- У меня сейчас такое чувство, - странно поглядела на него Вера, - как, наверно, было у Раскольникова, когда он пошел к Алене Ивановне... Да нет, не за тем, чтоб ее убить - когда он "пробу" делал. Помнишь? Я так думаю, что он и не убил на самом-то деле - это и не важно. Вот "пробу" он сделал, и хватит с него. А все остальное - топор, кровь, колокольчик, заклады, признание - это все безумие, не зря никаких прямых улик его преступления никто так и не смог обнаружить. Нашли б! Все убийцы, тем более такие... любители - не профессионалы, непременно попадаются. Здесь не в этом дело...
Лев Ильич все больше недоумевал.
- Так это я, что ль - Алена Ивановна?
- Алена Ивановна? - растерянно переспросила Вера и как-то съежилась, увяла, будто последнюю надежду потеряла на что-то, что и впрямь могло ее спасти. - А я разве похожа на Раскольникова? Я и того не смогу, на что он решился...
"Она просто больна", - подумал Лев Ильич.
- Я тоже последнее время много думаю про Достоевского, - сказал он, чтоб увести в сторону этот разговор. - То, что в последние годы - ну в эти два либеральных десятилетия, о которых тут говорила твоя Юдифь, его начали издавать - нелепость, потому что Достоевский к такого рода событиям, как смерть Сталина или некое изменение режима, никакого отношения не может иметь. То есть не может по сути, а практически словно бы не так - хоть книжки, даже собрания сочинений выходят. Но это все относится к числу наших нелепостей, мы и живем только благодаря им, а было б тут все последовательно, давно б все загнулись. То есть, этот режим в принципе, - "В принципе..." - усмехнулся он про себя, - должен ненавидеть Достоевского и даже не помышлять о том, чтоб его издавать, потому что он полностью режим отрицает. И совсем не из-за его политических установок, отношения к революции вообще, к ее бесовству, даже не из-за его христианства. Это уже история, или можно воспринимать как историю. И это легко "поправить" в предисловии, в комментариях, объяснить "заблуждениями", "больной совестью", "противоречивыми влияниями", "воспитанием" и прочим. Так у нас и делают. Он, мол, и атеист, и разоблачитель, и чуть ли не зеркало всяких социальных и душевных уродств. А тут дело совсем в другом. Такой режим, как у нас, отрицает всякую свободу в человеке - добрую ли, злую - всякую.

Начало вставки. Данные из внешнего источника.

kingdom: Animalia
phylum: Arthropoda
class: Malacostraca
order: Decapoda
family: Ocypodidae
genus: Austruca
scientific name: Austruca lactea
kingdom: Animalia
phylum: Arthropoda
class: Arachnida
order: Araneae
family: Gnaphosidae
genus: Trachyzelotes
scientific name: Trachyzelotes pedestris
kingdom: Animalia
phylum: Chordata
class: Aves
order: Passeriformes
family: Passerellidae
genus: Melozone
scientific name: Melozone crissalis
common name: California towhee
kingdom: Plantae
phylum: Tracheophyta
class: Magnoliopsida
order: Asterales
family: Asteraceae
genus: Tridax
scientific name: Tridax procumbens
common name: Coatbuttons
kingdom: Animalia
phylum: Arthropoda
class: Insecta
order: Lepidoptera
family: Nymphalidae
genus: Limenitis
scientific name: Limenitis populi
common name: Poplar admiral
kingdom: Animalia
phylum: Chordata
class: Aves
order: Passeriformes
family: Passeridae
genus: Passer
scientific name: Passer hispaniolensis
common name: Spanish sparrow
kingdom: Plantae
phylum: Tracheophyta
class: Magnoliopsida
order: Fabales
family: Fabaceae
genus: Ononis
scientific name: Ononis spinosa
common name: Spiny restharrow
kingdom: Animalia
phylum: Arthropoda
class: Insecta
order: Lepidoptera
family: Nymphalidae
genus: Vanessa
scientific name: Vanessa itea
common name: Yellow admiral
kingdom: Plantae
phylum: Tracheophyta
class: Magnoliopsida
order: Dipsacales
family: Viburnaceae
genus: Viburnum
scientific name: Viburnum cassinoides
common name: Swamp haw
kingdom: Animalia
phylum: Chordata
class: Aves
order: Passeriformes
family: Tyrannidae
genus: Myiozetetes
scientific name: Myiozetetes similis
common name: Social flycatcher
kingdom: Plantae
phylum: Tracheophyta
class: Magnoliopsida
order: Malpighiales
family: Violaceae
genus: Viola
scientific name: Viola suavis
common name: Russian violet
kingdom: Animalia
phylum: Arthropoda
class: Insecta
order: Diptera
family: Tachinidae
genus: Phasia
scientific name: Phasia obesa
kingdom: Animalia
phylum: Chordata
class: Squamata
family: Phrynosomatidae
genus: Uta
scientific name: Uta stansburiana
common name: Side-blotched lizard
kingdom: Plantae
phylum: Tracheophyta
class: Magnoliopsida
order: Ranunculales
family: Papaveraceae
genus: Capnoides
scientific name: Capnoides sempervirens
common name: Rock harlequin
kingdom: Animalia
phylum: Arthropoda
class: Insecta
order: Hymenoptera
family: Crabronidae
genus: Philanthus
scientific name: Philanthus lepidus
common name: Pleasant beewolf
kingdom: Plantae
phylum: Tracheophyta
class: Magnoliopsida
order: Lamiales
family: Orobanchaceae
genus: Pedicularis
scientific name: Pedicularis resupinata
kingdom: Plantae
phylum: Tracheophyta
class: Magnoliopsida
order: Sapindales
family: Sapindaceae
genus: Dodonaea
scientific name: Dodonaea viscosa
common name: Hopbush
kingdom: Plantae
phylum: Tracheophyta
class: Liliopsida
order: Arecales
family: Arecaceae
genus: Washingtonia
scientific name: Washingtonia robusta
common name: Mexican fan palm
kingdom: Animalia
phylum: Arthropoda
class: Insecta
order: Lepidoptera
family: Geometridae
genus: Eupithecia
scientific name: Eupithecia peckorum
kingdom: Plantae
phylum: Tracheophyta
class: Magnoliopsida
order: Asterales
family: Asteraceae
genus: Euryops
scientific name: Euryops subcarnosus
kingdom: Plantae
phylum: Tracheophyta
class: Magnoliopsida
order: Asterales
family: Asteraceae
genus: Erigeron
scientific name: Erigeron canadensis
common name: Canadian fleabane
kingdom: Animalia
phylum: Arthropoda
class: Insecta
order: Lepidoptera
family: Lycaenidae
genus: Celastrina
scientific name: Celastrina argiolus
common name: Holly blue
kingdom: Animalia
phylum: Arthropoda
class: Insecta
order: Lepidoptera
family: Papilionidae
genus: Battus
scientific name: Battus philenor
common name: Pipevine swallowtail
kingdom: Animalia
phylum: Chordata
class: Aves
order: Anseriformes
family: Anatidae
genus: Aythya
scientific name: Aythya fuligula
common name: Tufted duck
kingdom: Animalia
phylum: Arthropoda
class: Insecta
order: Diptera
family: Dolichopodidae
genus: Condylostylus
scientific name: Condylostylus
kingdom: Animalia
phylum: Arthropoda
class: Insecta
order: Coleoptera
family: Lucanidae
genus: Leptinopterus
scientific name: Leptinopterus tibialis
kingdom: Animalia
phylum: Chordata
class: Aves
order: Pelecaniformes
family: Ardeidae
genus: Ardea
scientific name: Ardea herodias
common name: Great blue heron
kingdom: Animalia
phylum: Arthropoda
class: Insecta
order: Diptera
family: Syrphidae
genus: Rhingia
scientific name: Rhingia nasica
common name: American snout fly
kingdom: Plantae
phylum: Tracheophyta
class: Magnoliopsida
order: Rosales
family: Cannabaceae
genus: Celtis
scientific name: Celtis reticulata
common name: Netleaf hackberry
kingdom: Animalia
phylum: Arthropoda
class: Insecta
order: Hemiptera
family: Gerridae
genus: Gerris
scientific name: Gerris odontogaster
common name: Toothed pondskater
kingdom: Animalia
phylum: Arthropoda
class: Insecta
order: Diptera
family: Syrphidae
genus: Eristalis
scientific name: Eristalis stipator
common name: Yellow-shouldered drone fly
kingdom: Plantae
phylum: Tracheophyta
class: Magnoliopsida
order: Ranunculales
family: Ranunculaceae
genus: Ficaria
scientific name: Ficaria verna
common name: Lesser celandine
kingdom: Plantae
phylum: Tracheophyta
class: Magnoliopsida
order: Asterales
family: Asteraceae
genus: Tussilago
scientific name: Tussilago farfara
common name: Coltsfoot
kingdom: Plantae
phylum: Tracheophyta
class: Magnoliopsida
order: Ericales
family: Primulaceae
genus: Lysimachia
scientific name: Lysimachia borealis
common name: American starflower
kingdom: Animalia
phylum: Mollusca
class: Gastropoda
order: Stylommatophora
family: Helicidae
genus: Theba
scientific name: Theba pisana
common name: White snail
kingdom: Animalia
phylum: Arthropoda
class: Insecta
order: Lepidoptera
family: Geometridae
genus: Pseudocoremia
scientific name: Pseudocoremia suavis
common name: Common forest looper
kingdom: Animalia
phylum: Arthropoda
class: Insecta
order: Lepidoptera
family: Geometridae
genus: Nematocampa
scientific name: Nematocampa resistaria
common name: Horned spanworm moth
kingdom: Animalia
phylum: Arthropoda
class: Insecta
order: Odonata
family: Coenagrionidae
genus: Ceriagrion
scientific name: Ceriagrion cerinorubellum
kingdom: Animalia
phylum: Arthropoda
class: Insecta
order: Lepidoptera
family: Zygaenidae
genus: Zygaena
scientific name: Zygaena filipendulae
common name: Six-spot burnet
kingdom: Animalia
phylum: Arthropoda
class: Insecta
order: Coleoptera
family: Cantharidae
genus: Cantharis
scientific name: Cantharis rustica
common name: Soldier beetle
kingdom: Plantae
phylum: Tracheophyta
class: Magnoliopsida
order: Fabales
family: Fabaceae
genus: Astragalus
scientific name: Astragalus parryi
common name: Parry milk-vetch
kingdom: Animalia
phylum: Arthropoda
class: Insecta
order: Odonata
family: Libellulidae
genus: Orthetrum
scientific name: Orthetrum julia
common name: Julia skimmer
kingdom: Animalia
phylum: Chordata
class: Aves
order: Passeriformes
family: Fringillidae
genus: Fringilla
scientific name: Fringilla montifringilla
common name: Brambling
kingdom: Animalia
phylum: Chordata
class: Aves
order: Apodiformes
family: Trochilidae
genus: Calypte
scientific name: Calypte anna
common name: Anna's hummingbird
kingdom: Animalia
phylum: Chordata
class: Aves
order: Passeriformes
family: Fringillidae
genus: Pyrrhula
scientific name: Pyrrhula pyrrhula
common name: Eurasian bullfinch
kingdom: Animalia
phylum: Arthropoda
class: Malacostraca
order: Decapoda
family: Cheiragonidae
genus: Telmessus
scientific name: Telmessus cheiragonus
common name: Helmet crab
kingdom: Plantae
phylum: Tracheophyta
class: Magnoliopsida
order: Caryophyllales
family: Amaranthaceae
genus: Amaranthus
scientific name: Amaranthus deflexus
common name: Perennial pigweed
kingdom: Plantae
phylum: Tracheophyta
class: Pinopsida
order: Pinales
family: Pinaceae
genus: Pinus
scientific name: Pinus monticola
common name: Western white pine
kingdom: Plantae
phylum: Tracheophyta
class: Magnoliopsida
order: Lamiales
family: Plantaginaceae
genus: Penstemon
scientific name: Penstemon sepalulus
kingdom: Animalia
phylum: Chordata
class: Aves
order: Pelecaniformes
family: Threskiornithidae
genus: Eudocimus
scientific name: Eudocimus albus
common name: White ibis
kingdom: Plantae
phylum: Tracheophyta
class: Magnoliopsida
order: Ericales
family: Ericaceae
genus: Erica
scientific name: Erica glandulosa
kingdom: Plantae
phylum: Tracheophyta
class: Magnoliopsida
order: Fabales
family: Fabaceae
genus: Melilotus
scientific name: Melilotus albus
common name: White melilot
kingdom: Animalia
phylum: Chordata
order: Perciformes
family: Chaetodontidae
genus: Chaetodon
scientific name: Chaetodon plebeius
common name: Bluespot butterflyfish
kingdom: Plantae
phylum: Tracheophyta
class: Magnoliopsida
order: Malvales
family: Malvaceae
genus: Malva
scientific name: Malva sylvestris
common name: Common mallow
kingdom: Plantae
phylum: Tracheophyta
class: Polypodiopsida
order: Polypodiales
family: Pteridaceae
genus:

Отрицает неожиданность и незапрограммированность проявлений человека. Лучше иметь дело с явным врагом тут все ясно, его можно если не убить и не бросить в лагерь, не купить, то во всяком случае, объяснить, понять его логику. Здесь же - у Достоевского - нет никакой видимой логики - социальной, психологической, физиологической, душевной - здесь онтология, а потому все неожиданно. Здесь потрясающее царство свободы, с которой ничего невозможно поделать. Поэтому я и понять не могу, как читают у нас Достоевского те самые люди, вся жизнь которых наперед, до самого гроба расчислена - в ЖЭКе, в милиции, в райкоме, в отделе кадров, в школе, дома, с мужем-женой - все несомненно. Всякая неожиданность не то чтоб тут же квалифицировалась определенной статьей уголовного кодекса или осуждалась общественной моралью, она исключена уже самим конформизмом мышления. А там - у Достоевского все наоборот...
- Это ты к тому, что я тебя сюда зазвала? - спросила Вера. - Что я до "пробы" докатилась?
- Я к тому, что мы сами себя не знаем... Но ведь я правда хочу тебе помочь, - перебил вдруг себя Лев Ильич, теперь уже зная твердо, что он не сможет ей помочь, потому что то, что происходило между ними, что бросило его к ней раз, а теперь второй - никакого отношения не имеет к тому, что сам он называл онтологией.
- Скажи мне, Лев Ильич, - спросила Вера, как бы для того, чтоб подтвердить верность его ощущения, - как ты думаешь, Цветаева, окажись она сегодня в Париже или в Лондоне, какие бы она писала письма - те же, что и в тридцатых годах, или такие, как приятель моей Юди?..
Как же так, думал Лев Ильич, вглядываясь в ее побледневшее лицо и полные чужой ему заботы глаза, разделенные резкой морщинкой, как же могло получиться, что именно эта женщина привела его ко Христу, или он опять начинает судить, полагая свою тайную мысль о другом способной этого другого объяснить, свидетельствуя и здесь только о себе?..
- Ну о чем ты спрашиваешь, - сказал он, - разве ты не слышишь ответа уже в самом этом вопросе?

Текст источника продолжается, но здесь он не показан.